Fr. Michael's Thoughts on Biblical Imagery: The Majority


(Fr Michael Boakye Yeboah: Vice Rector of St Gregory Seminary, Kumasi-Ghana)


            Are you familiar with the phrase “what is the majority decision?” For some people, they will only have a stand based solely on majority decision (without any personal careful analysis on an issue). Today in our world there are a lot of deviant behaviours that are receiving legal approvals because certain people took a vote and they taught that is the right way to go. Some people do not know the details and the politics behind deviant behaviours like same-sex unions, marriage between blood siblings and other crazy stuff in our world, but because many people are hailing a particular deviant act they also decide to deem it right; because for them where the majority has gathered there the goodies of life are.

            I give this introduction because of the crowd who at one breath hailed Jesus with hosanna chorus while in another breath they nailed him with the words “Crucify him. Crucify him.” Be careful with the one who hails you today because (s)he may be just part of a choir and (s)he sings a song that the choirmaster intones: if it is hosanna, then you are lucky but if it “crucify him chorus” then that will be too bad. Let us come to the texts for our Palm Sunday reflection.

            Jesus must have visited Jerusalem countless times in his lifetime. But one visit stood out. As things turned out, it was to be his last. Many inhabitants of Jerusalem turned out to receive him. They could have been thousands, but they were certainly in the hundreds. They were hailing him as a king and saying quite some strange things about him: “Hosanna! Blessings on him who comes in the name of the Lord. Blessings on the coming kingdom of our father David! Hosanna in the highest heavens.” They threw their cloaks and palm and olive branches on the road for him to ride on with the colt he had borrowed for the day. What honour could have been greater than all that? Clearly, the people recognized Jesus as a good man, maybe even the Messiah they had long been promised. But wait!
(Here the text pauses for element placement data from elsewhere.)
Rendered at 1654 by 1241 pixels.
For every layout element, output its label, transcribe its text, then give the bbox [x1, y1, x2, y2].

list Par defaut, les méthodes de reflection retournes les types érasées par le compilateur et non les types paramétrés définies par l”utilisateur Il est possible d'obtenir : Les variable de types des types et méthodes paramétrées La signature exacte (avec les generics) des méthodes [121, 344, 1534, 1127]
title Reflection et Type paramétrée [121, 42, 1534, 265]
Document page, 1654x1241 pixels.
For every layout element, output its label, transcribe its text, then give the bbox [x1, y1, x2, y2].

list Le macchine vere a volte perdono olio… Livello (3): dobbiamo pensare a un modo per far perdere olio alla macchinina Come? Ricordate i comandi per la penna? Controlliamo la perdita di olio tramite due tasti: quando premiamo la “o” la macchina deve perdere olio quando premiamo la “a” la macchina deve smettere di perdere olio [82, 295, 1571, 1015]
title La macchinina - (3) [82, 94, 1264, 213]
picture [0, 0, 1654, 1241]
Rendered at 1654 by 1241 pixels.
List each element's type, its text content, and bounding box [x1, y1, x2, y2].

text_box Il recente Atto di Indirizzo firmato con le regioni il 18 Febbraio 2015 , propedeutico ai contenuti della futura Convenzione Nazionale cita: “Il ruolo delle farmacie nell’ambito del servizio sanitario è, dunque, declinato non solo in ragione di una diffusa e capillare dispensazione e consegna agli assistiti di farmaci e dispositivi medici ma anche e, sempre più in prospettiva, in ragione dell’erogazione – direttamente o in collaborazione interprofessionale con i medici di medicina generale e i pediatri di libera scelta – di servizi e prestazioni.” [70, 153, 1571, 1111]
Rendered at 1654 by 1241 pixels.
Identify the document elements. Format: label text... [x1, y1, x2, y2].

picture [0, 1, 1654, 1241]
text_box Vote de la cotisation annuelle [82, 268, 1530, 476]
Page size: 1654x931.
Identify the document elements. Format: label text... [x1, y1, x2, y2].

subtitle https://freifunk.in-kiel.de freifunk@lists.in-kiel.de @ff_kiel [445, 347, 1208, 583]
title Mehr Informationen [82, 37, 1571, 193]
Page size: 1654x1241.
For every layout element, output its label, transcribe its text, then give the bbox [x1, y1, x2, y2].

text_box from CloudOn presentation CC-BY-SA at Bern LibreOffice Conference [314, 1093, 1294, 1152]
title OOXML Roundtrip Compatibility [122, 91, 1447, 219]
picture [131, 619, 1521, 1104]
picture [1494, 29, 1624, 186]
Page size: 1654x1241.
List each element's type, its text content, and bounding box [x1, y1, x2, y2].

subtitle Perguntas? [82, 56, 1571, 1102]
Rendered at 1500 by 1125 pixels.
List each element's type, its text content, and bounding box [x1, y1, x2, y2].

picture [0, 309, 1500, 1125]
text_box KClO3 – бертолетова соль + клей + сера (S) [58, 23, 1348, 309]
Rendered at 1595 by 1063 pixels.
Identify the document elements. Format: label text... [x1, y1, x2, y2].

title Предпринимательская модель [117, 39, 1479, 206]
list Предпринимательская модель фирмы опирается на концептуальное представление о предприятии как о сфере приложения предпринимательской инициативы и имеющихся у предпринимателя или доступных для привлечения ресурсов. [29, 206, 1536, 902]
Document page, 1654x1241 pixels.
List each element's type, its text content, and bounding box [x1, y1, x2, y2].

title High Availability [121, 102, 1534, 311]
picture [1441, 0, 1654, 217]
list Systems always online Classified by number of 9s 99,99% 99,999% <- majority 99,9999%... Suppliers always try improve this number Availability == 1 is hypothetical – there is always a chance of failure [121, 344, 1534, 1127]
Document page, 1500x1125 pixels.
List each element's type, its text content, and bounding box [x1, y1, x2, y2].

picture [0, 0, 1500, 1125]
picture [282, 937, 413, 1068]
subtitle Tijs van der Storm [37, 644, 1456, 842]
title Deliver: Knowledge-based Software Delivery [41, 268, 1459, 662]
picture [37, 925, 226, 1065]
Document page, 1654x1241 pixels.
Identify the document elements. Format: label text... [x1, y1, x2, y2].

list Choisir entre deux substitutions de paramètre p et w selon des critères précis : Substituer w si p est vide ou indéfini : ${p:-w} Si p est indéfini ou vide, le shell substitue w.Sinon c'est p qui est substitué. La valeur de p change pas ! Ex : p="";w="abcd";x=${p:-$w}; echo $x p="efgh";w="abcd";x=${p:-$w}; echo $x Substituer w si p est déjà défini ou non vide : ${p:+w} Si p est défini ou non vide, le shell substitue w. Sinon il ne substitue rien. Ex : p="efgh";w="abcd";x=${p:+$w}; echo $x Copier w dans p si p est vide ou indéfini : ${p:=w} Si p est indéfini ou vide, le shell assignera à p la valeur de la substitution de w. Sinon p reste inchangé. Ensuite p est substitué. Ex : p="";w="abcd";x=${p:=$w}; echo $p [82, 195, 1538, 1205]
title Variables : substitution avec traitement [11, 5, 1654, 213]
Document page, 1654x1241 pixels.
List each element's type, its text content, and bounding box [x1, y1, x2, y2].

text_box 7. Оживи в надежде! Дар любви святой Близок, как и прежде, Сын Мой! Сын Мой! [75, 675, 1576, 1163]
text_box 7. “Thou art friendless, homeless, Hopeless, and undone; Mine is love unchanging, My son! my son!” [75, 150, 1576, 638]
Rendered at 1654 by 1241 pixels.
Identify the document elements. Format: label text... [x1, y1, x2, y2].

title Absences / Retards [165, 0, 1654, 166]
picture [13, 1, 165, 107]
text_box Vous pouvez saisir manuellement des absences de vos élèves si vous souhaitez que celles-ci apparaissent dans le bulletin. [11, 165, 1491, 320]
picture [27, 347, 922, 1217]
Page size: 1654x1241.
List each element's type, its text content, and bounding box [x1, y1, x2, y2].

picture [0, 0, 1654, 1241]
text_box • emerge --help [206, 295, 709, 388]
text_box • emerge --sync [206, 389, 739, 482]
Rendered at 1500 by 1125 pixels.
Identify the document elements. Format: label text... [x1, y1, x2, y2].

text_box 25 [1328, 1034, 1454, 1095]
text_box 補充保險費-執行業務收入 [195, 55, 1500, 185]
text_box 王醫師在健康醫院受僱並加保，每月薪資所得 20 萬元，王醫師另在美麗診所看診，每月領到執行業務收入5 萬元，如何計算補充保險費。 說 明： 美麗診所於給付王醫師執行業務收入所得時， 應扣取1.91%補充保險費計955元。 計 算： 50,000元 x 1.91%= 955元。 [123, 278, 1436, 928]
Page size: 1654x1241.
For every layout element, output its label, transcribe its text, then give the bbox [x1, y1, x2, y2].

            Less than a week later, on Good Friday, the story had changed. Everything else was still the same. It was still the same Jesus. It was still the same Jerusalem. The population was the same. But they were singing a different song. “Hosanna” had given way to “Crucify him”. There was blood in their eyes. They wanted to see blood, the blood of Jesus flow before their eyes. Jesus was still a good man. The judge, Pontius Pilate, could find no wrong that he had done. That was immaterial. The people wanted him dead anyway, and die he had to. That was all that mattered.

          The experienced Roman diplomat, Pontius Pilate was also influenced by the majority demands. He knew that his final decision wasn’t the right one but he just wanted to please the crowd. "Please" is where we taking our world. People today do not care about our rich ancestral heritage; they will trade every valuable thing just for what the crowd is demanding. If this is the only “choir” in our world then some of us will became allergic to music but remember we will not be afraid to stand “alone” with Christ. If it is for Jesus, do not be afraid to be part of the minority; remember the road that leads to the Kingdom of heaven is narrow and few will choose it.

            In today’s Passion account Mark reports only one word of Jesus from the Cross: “Why have you forsaken me?” For now there is no answer to this “Why”. No relief is possible at this point. Therefore, the life of the world’s Saviour ends with a “great cry” in which he gives not only human but also divine-human expression to the injustice world history has done to God, to this incomprehensible outrage against him. It is precisely this cry at the point of death that brings the centurion, the first convert, to faith. Jesus is crying for you…let not his death for you be for nothing. The majority cannot always be right.